● What you are asked to do
Set down, word for word, the stretch of the entries from the line that contains "kingdom: Animalia" through the final line of the entries, both included. Leave the pictures out of your answer.

● Material provided
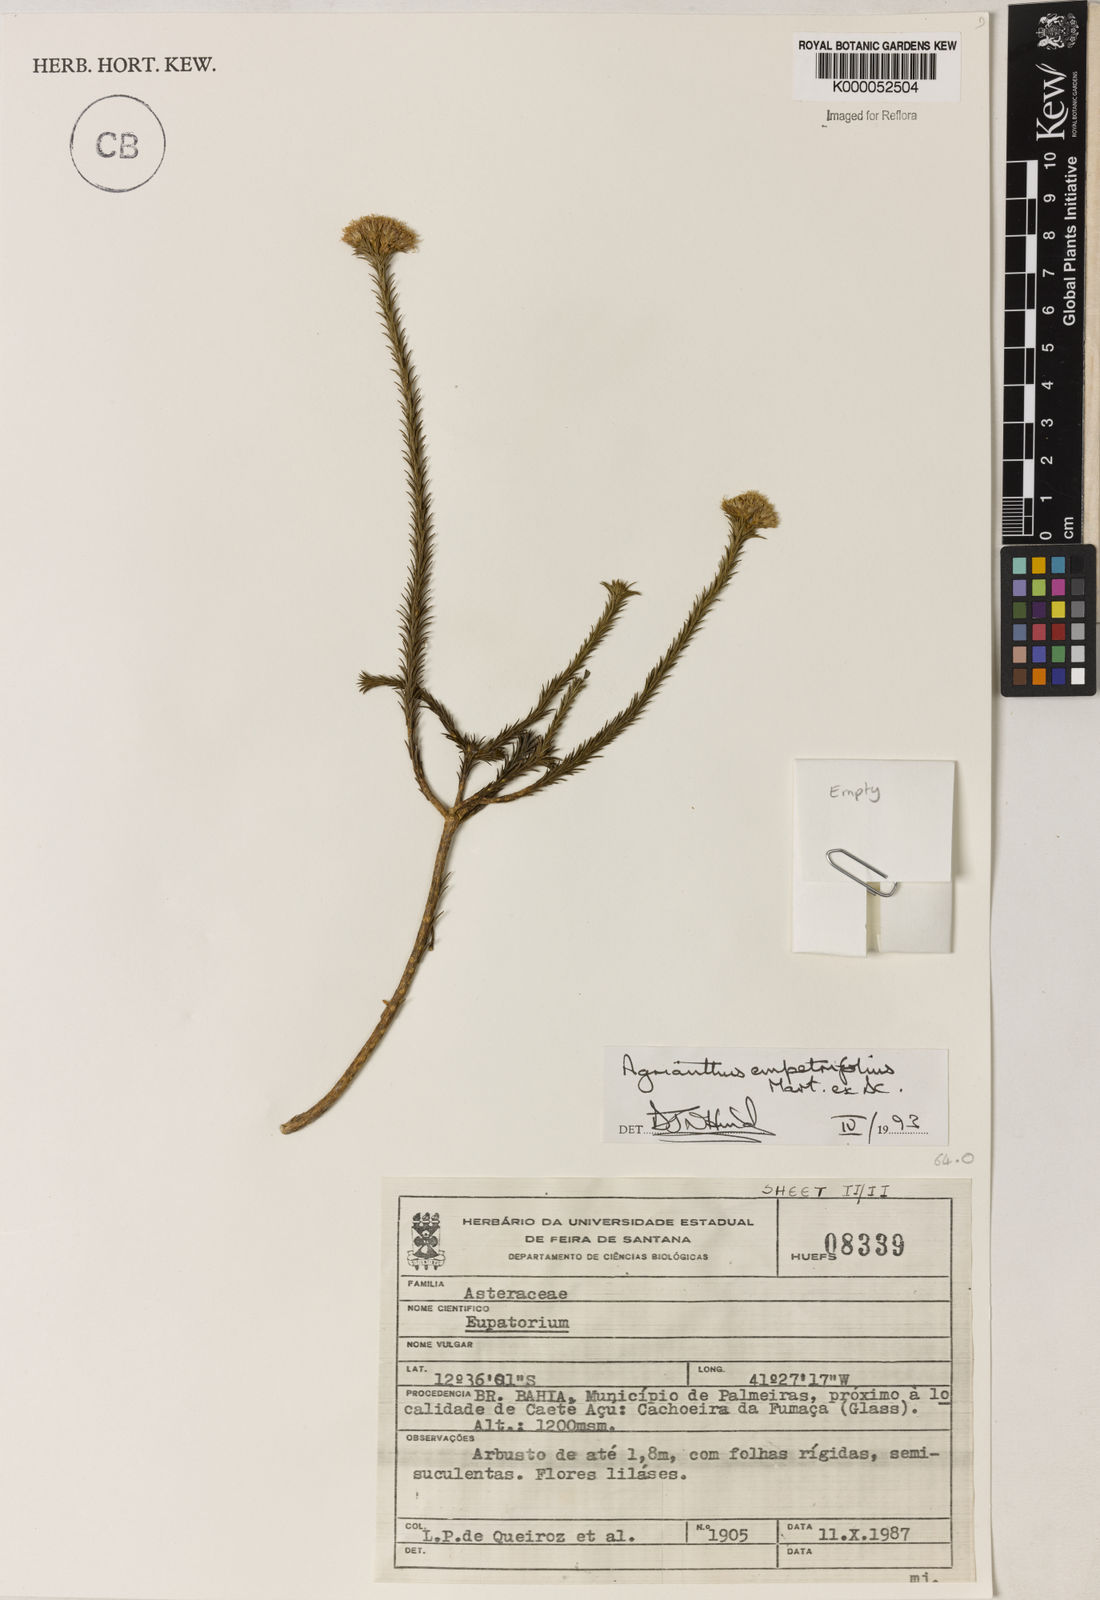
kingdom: Plantae
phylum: Tracheophyta
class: Magnoliopsida
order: Asterales
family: Asteraceae
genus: Agrianthus
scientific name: Agrianthus
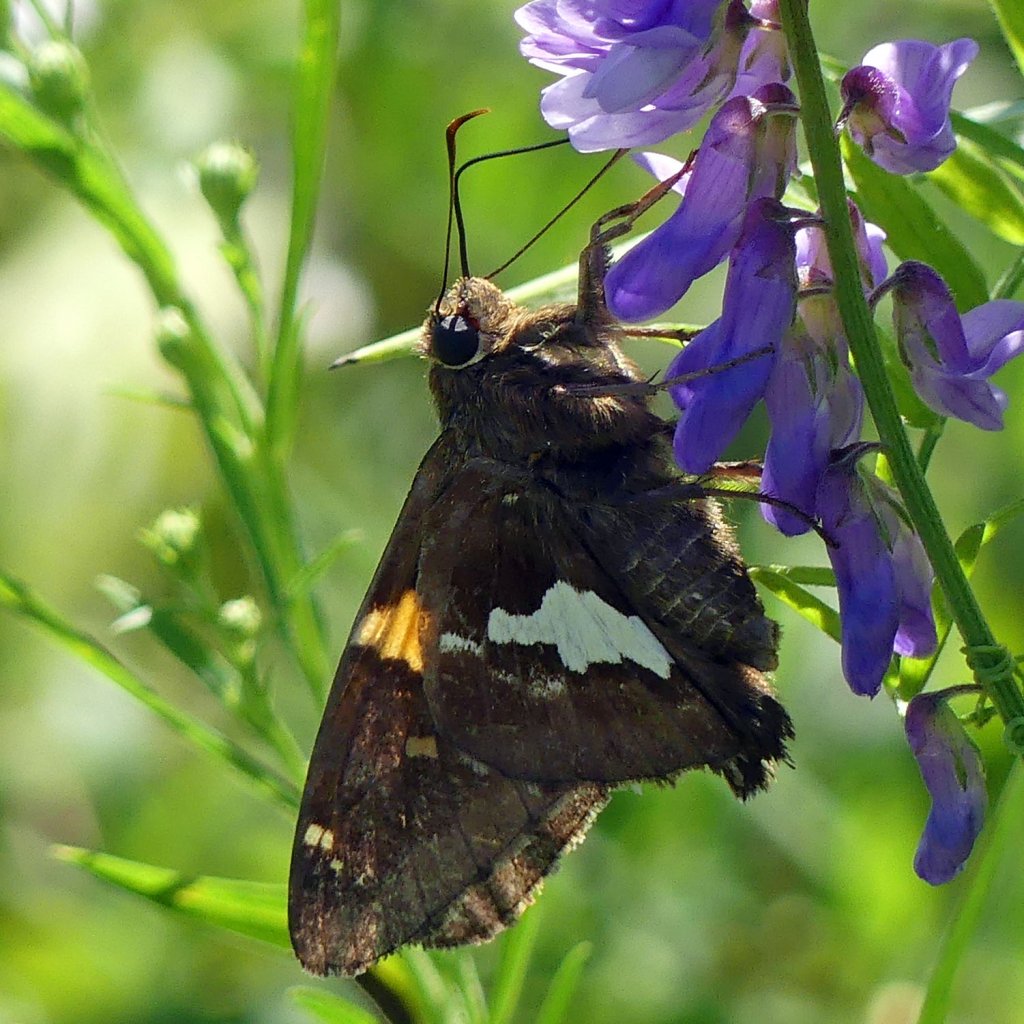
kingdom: Animalia
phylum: Arthropoda
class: Insecta
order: Lepidoptera
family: Hesperiidae
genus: Epargyreus
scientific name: Epargyreus clarus
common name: Silver-spotted Skipper
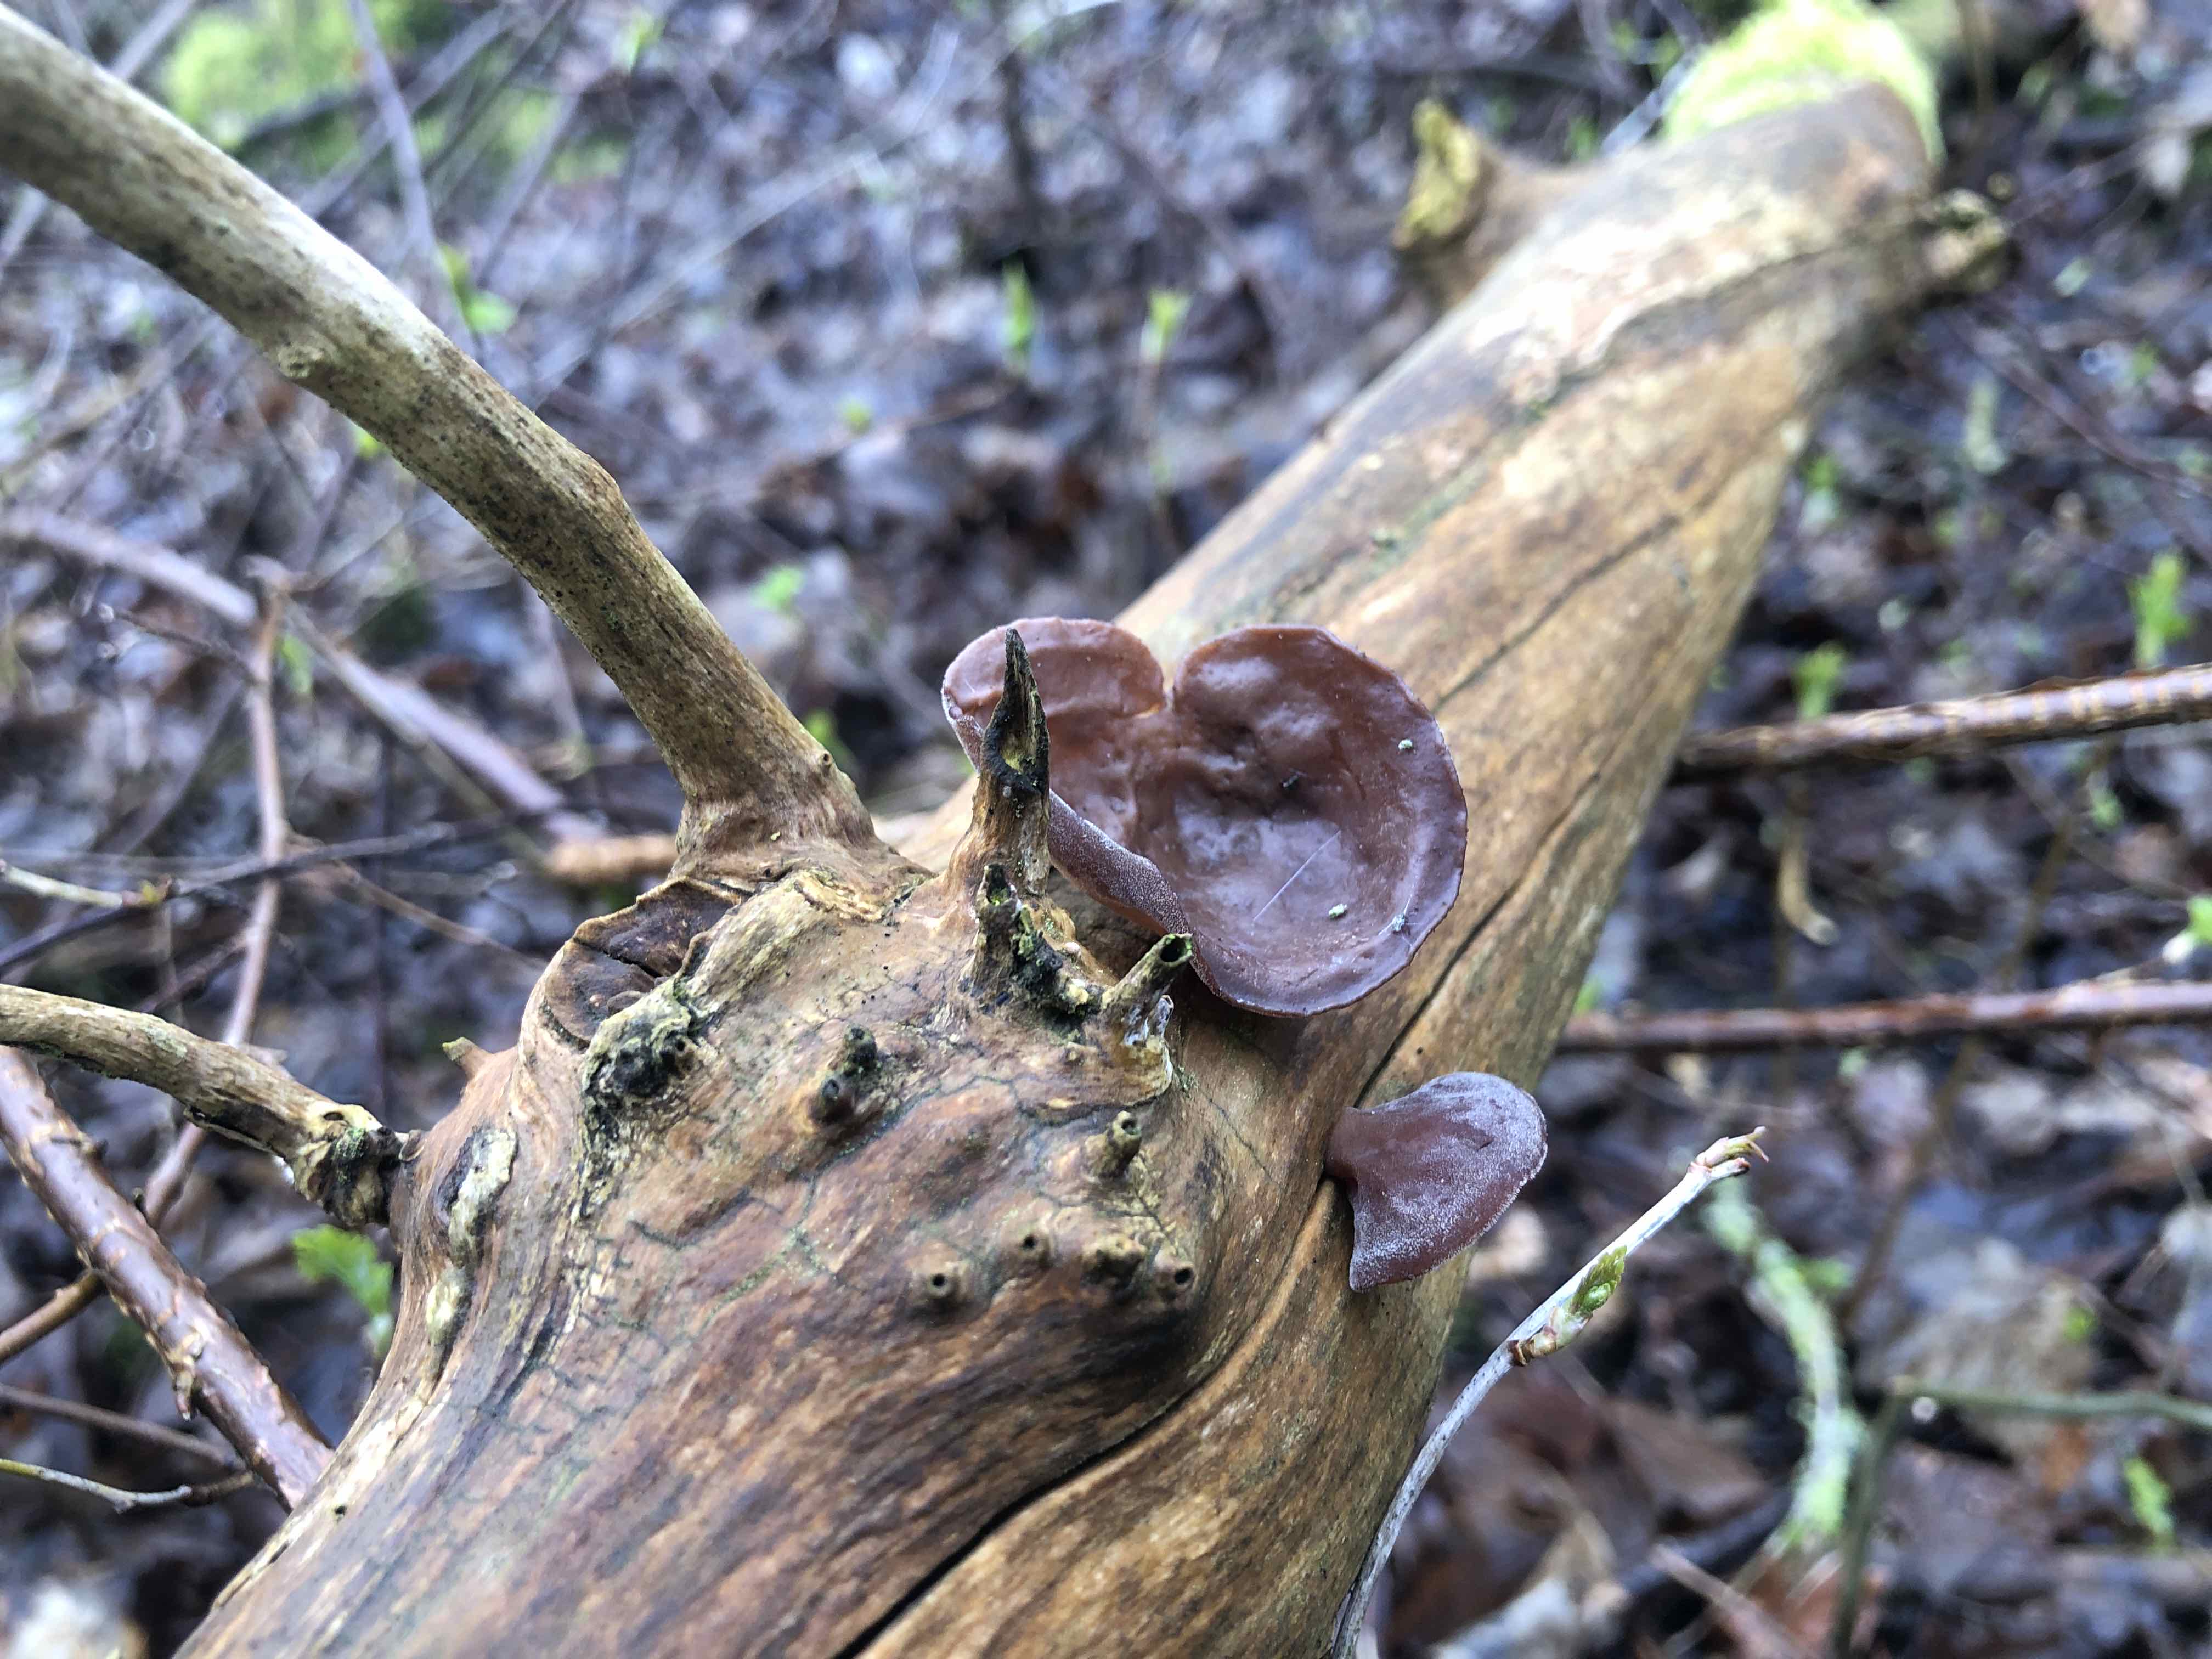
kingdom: Fungi
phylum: Basidiomycota
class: Agaricomycetes
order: Auriculariales
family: Auriculariaceae
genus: Auricularia
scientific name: Auricularia auricula-judae
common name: almindelig judasøre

● Solution
kingdom: Animalia
phylum: Arthropoda
class: Insecta
order: Lepidoptera
family: Hesperiidae
genus: Epargyreus
scientific name: Epargyreus clarus
common name: Silver-spotted Skipper
kingdom: Fungi
phylum: Basidiomycota
class: Agaricomycetes
order: Auriculariales
family: Auriculariaceae
genus: Auricularia
scientific name: Auricularia auricula-judae
common name: almindelig judasøre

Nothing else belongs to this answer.